After weeks of mounting speculation, Microsoft revealed last week what had been dubbed the industry's worst kept secret - the existence of Zune. The project involves a new combination of hardware and software products to be released later this year, aimed at breaking iPod's stranglehold on the digital music and portable music player markets.

In what is shaping up to be a clash between computer titans, many are keeping close watch to see whether Microsoft will break through or break down in the face of iPod dominance.

So far, Microsoft has released scant details about the new project. The initial device will have a Wi-Fi wireless connection and will use a hard drive to store music. Chris Stephenson, general manager of marketing for Microsoft, in a prepared statement stated the purpose for Zune. "We see a great opportunity to bring together technology and community to allow consumers to explore and discover music together.

Rob Enderle, principal analyst at Enderle Group, said that the Redmond, Wash.-based firm would prove to be a powerful challenger to the iPod due to its enormous cash flow.

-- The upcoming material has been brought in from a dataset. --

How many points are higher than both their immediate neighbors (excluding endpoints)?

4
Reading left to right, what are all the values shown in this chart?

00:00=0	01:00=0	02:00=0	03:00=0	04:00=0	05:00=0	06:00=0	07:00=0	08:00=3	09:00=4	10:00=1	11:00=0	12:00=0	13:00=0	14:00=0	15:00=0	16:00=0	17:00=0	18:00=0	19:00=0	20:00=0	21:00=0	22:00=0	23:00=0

He added that for Microsoft to win would require 20 percent planning and an 80 percent focus on executing the plan well. As Microsoft enters the market, his firm casts its eye on the huge market potential where conditions are ripe for entry. He said it would not be an easy challenge, given the dominance of Apple.

Market Status. Portable music devices such as MP3 players are popular around the world. In 2005, 140 million portable music players were sold, according to In-Stat. It expects more than 286 million units to be sold by 2010.

Digital music, which can be legally downloaded for a fee, is also proving to be a success. In 2005, paid-for single tracks doubled from the year before from 156 million to 420 million, according to Nielsen Soundscan. In the U.S., the number jumped from 143 million to 353 million. More companies have been moving in to take a slice of the lucrative market.

A positive correlation exists between the two markets, according to Enderle who used Apple as a model. The iPod achieved 75 percent of the market share in the U.S. MP3 player market, while its counterpart, iTunes recorded 85 percent of market share in the online music market, according to NPD group, a marketing research firm. The strategy of entering both markets by the software giant could enable it to gain a quicker market share.

Market Potential. Both the digital music and the portable music markets have the potential for tremendous growth. IDC had forecasted that the MP3 players would increase to 50 million units in 2008; while In-Stat predicted that global digital music sales to grow by 600 percent from $1.5 billion in 2005, to $10.7 billion in 2010.

The enormous appeal of iPod to adolescents is also proving to be a key selling point in getting Microsoft to enter the market. A survey of 600 high school students, conducted by Piper Jaffray & Co. analyst Gene Munster in 2004, found that the iPod placed 4th on their wish list even though it was not an option. This demographic segment is one of the most sought after market due to their potential to be lifelong customers.

The iPod is more than just a music player. Some versions double as video players, something Microsoft is trying to emulate. The informal survey, conducted by Unicast, an online video ad vendor in 2005, found 70 percent of advertisers and agencies plan to increase their use of online video. The potential to open up a new market based on the same product is proving that this market is worth fighting for.

Challenges facing Microsoft. Despite the attraction of entering into both markets, the primary obstacle blocking the firm has been the sheer market share Apple commands. In the same survey conducted by the NPD group, Apple's many rivals combined gained a total market share of 25 percent in the portable music player market and 15 percent in the online music market.

The entrenched position of Apple has given the company leverage against the competition. It has been able to sign licensing deals with major record labels and media companies. Shaw Wu, an analyst with American Technology Research, wrote in a client's note that (Apple) has sold over 1 billion songs and 30 million videos. Entering the market would be formidable challenge to Microsoft.

While the firm is concerned about the dominance of Apple in the digital music market, it's just one component of Microsoft's bigger plans for becoming a player in the digital home entertainment market where it is currently competing with the Internet-connected Xbox360 video game/DVD player.

It's more a concern that Apple controls a key endpoint in the digital home and that Apple bits flow only to other Apple controlled bits or devices, wrote Michael Gartenberg, vice principal analyst and research director at Jupiter Research. That scenario doesn't bode well for Microsoft's larger ambitions.